As with any surgery, cataract surgery poses risks, such as infection and bleeding. Before cataract surgery, your doctor may ask you to temporarily stop taking certain medications that increase the risk of bleeding during surgery. After surgery, you must keep your eye clean, wash your hands before touching your eye, and use the prescribed medications to help minimize the risk of infection. Serious infection can result in loss of vision.
Cataract surgery may slightly increase your risk of retinal detachment. Other eye disorders, such as high myopia (nearsightedness), can further increase your risk of retinal detachment after cataract surgery. One sign of a retinal detachment is a sudden increase in flashes or floaters. Floaters are little “cobwebs” or specks that seem to float about in your field of vision. If you notice a sudden increase in floaters or flashes, see the doctor immediately.

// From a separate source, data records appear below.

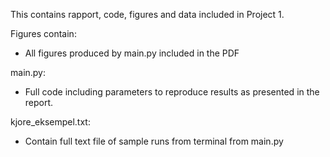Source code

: This contains rapport, code, figures and data included in Project 1.

Figures contain:
* All figures produced by main.py included in the PDF

main.py:
* Full code including parameters to reproduce results as presented in the report.

kjore_eksempel.txt:
* Contain full text file of sample runs from terminal from main.py
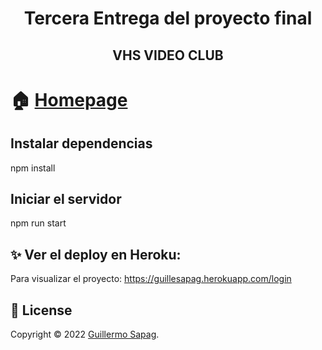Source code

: <h1 align="center">Tercera Entrega del proyecto final</h1>
<h2 align="center">VHS VIDEO CLUB</h2>

# 🏠 [Homepage](https://github.com/Guillesap)

## Instalar dependencias
npm install

## Iniciar el servidor
npm run start

## ✨ Ver el deploy en Heroku:
Para visualizar el proyecto:
https://guillesapag.herokuapp.com/login


## 📝 License

Copyright © 2022 [Guillermo Sapag](https://vhsvideoclub.netlify.app/).
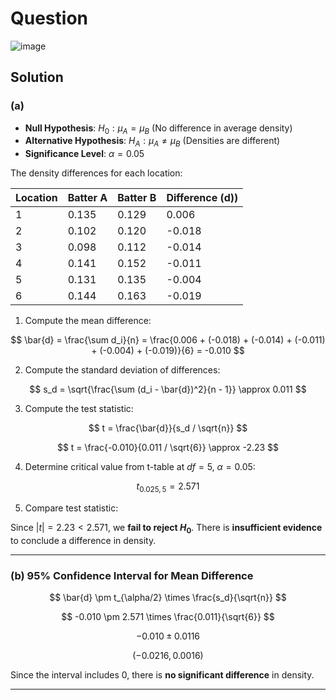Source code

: # Question
![image](https://github.com/user-attachments/assets/2ffc43f6-7a76-4ce3-a5af-dce592e190d4)


## Solution

### (a)

- **Null Hypothesis**: $H_0: \mu_A = \mu_B$ (No difference in average density)
- **Alternative Hypothesis**: $H_A: \mu_A \neq \mu_B$ (Densities are different)
- **Significance Level**: $\alpha = 0.05$

The density differences for each location:

| Location | Batter A | Batter B | Difference (d)) |
|----------|---------|---------|----------------|
| 1        | 0.135   | 0.129   | 0.006          |
| 2        | 0.102   | 0.120   | -0.018         |
| 3        | 0.098   | 0.112   | -0.014         |
| 4        | 0.141   | 0.152   | -0.011         |
| 5        | 0.131   | 0.135   | -0.004         |
| 6        | 0.144   | 0.163   | -0.019         |

1. Compute the mean difference:

$$
\bar{d} = \frac{\sum d_i}{n} = \frac{0.006 + (-0.018) + (-0.014) + (-0.011) + (-0.004) + (-0.019)}{6} = -0.010
$$

2. Compute the standard deviation of differences:

$$
s_d = \sqrt{\frac{\sum (d_i - \bar{d})^2}{n - 1}} \approx 0.011
$$

3. Compute the test statistic:

$$
t = \frac{\bar{d}}{s_d / \sqrt{n}}
$$

$$
t = \frac{-0.010}{0.011 / \sqrt{6}} \approx -2.23
$$

4. Determine critical value from t-table at $df = 5$, $\alpha = 0.05$:

$$
t_{0.025, 5} = 2.571
$$

5. Compare test statistic:

Since $|t| = 2.23 < 2.571$, we **fail to reject $H_0$**. There is **insufficient evidence** to conclude a difference in density.

---

### (b) 95% Confidence Interval for Mean Difference

$$
\bar{d} \pm t_{\alpha/2} \times \frac{s_d}{\sqrt{n}}
$$

$$
-0.010 \pm 2.571 \times \frac{0.011}{\sqrt{6}}
$$

$$
-0.010 \pm 0.0116
$$

$$
(-0.0216, 0.0016)
$$

Since the interval includes 0, there is **no significant difference** in density.

---
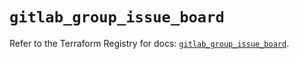 # `gitlab_group_issue_board`

Refer to the Terraform Registry for docs: [`gitlab_group_issue_board`](https://registry.terraform.io/providers/gitlabhq/gitlab/16.8.0/docs/resources/group_issue_board).

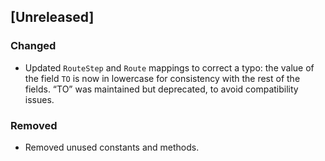 ## [Unreleased]

### Changed
* Updated `RouteStep` and `Route` mappings to correct a typo: the value of the field `TO` is now in lowercase for consistency with the rest of the fields. “TO” was maintained but deprecated, to avoid compatibility issues.

### Removed
* Removed unused constants and methods.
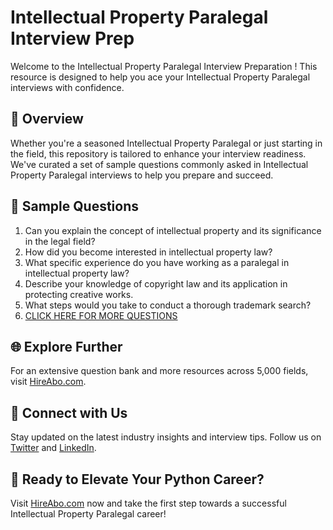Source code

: # Intellectual Property Paralegal Interview Prep

Welcome to the Intellectual Property Paralegal Interview Preparation ! This resource is designed to help you ace your Intellectual Property Paralegal interviews with confidence.

## 🚀 Overview

Whether you're a seasoned Intellectual Property Paralegal or just starting in the field, this repository is tailored to enhance your interview readiness. We've curated a set of sample questions commonly asked in Intellectual Property Paralegal interviews to help you prepare and succeed.

## 📝 Sample Questions

1. Can you explain the concept of intellectual property and its significance in the legal field?
2. How did you become interested in intellectual property law?
3. What specific experience do you have working as a paralegal in intellectual property law?
4. Describe your knowledge of copyright law and its application in protecting creative works.
5. What steps would you take to conduct a thorough trademark search?
6. [CLICK HERE FOR MORE QUESTIONS](https://hireabo.com/job/9_2_10/Intellectual%20Property%20Paralegal)

## 🌐 Explore Further

For an extensive question bank and more resources across 5,000 fields, visit [HireAbo.com](https://www.hireabo.com).

## 📱 Connect with Us

Stay updated on the latest industry insights and interview tips. Follow us on [Twitter](https://twitter.com/hireabo) and [LinkedIn](https://www.linkedin.com/in/hire-abo-3609972a8/).

## 🚀 Ready to Elevate Your Python Career?

Visit [HireAbo.com](https://www.hireabo.com) now and take the first step towards a successful Intellectual Property Paralegal career!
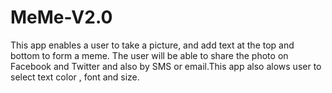 # MeMe-V2.0
This app enables a user to take a picture, and add text at the top and bottom to form a meme. The user will be able to share the photo on Facebook and Twitter and also by SMS or email.This app also alows user to select text color , font and size.
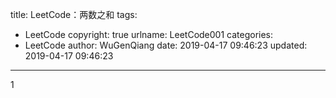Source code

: title: LeetCode：两数之和
tags:
  - LeetCode
copyright: true
urlname: LeetCode001
categories:
  - LeetCode
author: WuGenQiang
date: 2019-04-17 09:46:23
updated: 2019-04-17 09:46:23
---

1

What is an After-Cataract?
During cataract surgery, a clear capsule surrounding the cataract is left in place to support the lens implant. In some cases, this capsule may turn cloudy months or years after surgery creating, what is called, an after-cataract. An after-cataract can develop months or years later. Unlike a cataract, an after-cataract is treated with a laser. In a technique called YAG laser capsulotomy, your doctor uses a laser beam to make a tiny hole in the lens to let light pass through. This is a painless outpatient procedure.
LASIK After Cataract Removal
“LASIK” is an acronym for Laser In-situ Keratomileusis, which simply means, “to shape the cornea from within using a laser.” Its “cool” or non-thermal light beam corrects vision by reshaping the cornea (outer window of the eye) so that light rays focus more precisely on the retina, thereby eliminating or reducing refractive errors and the need for glasses or contacts.
Since the LASIK procedure is performed on the surface of the cornea, (see diagram) and with cataract surgery, the lens implant is placed through the pupil, behind the colored iris, neither area is negatively affected by the other surgery.
If you had cataract surgery, say 5 years ago, and you require LASIK to improve your myopia (nearsightedness), hyperopia (farsightedness) or astigmatism, the LASIK procedure would reshape the front of your cornea and would not adversely affect the positive results achieved with your prior cataract removal and lens implant surgery.
Multifocal patients may need to have their cornea’s polished to enhance the quality of vision using an excimer laser. Here no flap is lifted(like in Lasik) but the laser is only applied to the surface ( called surface ablation) A few days of discomfort and the vision becomes sharp.
What if I have other eye conditions and need cataract surgery?
Many people who need cataract surgery also have other eye conditions, such as age-related macular degeneration or glaucoma. Having another eye problem is only important as far as it affects the final visual outcome following the cataract surgery. For example, if you have a central retinal degeneration, the only improvement likely following a cataract is to enhance the side vision and improve clarity but the number of lines in the chart you can see will remain the same. It differs from patient to patient.